I lay in bed reading “Cruel Britannia a secret history of torture” by Ian Cobain, hoping by each turn of the page that the good guys, with a sense of what I thought were British values, would ride in to rescue the reputation of the country – but of course at only half way through the book, not likely.
At the back of my mind I knew I would get up and go for a run. The weather wasn’t so bad and my other half mentioned a few times it was “brightening up”. I was already starting to feel guilty. I needed a better excuse or it would only get worse.
“You not going for a run today” from my daughter who I usually drop off at work on my way to meeting my running mates. Clearly she hadn’t noticed the weather either.
I kept reading … “whereas pain inflicted on a person from the outside may actually focus or intensify his will to resist, his resistance is likely to be sapped by pain which he seems to inflict upon himself”.

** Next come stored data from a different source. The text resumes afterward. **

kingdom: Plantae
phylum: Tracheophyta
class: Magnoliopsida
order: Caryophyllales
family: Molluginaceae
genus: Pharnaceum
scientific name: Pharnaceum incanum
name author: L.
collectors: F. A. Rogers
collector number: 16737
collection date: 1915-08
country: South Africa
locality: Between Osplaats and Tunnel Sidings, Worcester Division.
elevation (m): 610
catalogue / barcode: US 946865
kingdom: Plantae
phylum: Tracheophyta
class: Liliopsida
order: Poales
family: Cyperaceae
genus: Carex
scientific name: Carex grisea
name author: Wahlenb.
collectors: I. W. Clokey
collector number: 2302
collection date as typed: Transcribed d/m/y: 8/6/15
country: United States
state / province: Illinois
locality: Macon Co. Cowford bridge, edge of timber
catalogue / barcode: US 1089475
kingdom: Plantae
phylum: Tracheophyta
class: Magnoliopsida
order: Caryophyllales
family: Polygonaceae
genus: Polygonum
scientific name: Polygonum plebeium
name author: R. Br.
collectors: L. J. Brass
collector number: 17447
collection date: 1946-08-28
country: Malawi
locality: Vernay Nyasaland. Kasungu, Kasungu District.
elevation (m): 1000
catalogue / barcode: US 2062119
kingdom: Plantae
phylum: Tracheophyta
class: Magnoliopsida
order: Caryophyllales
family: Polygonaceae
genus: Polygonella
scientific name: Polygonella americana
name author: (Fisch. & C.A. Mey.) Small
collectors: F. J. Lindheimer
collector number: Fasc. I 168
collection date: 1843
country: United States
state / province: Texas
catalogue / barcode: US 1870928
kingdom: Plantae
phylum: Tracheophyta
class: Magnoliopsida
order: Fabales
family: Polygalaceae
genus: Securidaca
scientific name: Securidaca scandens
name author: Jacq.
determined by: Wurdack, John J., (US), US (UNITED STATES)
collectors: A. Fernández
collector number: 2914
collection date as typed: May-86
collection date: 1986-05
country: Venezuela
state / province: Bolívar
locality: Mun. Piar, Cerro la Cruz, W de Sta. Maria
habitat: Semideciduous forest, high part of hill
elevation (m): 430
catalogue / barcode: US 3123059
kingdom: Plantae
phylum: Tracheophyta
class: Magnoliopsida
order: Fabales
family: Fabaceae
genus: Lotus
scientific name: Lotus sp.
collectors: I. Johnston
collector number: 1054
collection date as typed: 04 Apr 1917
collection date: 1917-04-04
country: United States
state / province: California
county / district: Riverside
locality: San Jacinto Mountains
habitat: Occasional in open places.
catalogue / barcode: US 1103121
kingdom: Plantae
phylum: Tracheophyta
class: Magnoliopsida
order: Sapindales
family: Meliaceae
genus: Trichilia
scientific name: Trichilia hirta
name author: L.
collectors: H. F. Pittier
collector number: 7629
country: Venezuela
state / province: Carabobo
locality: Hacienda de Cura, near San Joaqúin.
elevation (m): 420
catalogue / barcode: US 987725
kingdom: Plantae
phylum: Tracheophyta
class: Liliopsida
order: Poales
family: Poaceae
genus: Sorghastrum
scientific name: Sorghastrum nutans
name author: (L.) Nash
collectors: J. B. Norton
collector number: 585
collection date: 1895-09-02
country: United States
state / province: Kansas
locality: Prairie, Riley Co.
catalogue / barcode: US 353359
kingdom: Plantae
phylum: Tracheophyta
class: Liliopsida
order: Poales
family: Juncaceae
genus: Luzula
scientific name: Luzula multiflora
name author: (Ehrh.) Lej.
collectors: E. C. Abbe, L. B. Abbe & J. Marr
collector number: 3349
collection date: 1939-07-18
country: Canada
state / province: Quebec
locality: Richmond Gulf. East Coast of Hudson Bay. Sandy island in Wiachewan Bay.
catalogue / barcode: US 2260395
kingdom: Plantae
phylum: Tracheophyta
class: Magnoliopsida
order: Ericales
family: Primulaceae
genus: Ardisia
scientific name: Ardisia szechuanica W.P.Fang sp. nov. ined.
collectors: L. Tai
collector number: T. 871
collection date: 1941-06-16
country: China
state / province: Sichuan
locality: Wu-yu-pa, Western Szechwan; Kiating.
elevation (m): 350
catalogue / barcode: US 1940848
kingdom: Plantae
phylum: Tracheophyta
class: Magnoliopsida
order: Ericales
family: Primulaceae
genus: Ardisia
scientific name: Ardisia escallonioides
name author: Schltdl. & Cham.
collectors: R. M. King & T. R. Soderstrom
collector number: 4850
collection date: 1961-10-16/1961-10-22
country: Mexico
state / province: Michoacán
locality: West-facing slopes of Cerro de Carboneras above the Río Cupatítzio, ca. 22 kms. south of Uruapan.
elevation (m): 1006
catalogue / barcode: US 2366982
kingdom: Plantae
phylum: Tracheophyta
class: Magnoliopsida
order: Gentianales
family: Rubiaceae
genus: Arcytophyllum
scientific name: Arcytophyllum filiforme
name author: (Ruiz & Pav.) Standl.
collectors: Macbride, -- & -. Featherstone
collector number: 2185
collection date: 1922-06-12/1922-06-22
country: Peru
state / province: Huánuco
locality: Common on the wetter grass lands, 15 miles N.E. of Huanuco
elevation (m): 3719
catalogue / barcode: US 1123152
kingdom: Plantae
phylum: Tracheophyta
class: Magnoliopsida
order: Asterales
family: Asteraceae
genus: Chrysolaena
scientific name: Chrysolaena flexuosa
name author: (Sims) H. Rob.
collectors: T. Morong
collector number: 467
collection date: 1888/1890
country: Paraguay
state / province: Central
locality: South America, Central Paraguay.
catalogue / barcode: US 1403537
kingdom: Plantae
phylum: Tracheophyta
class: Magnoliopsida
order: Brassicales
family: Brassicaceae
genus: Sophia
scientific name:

Contrary to the views of many of my colleagues running isn’t torture (they should read Cobain’s book if they think it is), but it can be painful and it is self inflicted pain. The statement seemed to make sense and fit with why so few runners with the potential actually make it to the top. Even the lure of Olympic gold can’t entice them to inflict the pain of training hard enough on themselves. These days it is only stubbornness that that stops me giving up at the mere hint of pain and I always ease off … recently, even in races!
I managed to lie in bed reading for another forty minutes before I gave in. I was faced with two causes of pain: the discomfort of running in the bad weather or the guilt of not. It was easier to face the the weather for an hour than suffer under the guilt of a fabricated excuse. Both self inflicted!
I pulled on my new Skins compression tights, a long sleeve top, tied my laces and went out to face the weather. The rain had stopped and the sun was peeping through. The problems now were the bright, low sunlight reflecting sharply from the slightly flooded roads and the blustery wind. I set off down hill. The road at the bottom was likely to be flooded. I accepted the inevitable wet feet, but there was an almost dry way through. As I reached the top of the first hill I was blown sideways by a sudden gust and an elderly lady walking on the other side called over “It’s dry, at least it’s dry”. She was right. Look on the bright side.
The next two miles were down hill and then flat along the canal. As a compromise I had agreed to meet my other half at the end of the canal stretch after 6 miles rather than finish with another two miles of up hill.
I reached the meeting point. He wasn’t there. I was nearly five minutes faster than expected and I felt great. It must have been the new Skins that did it.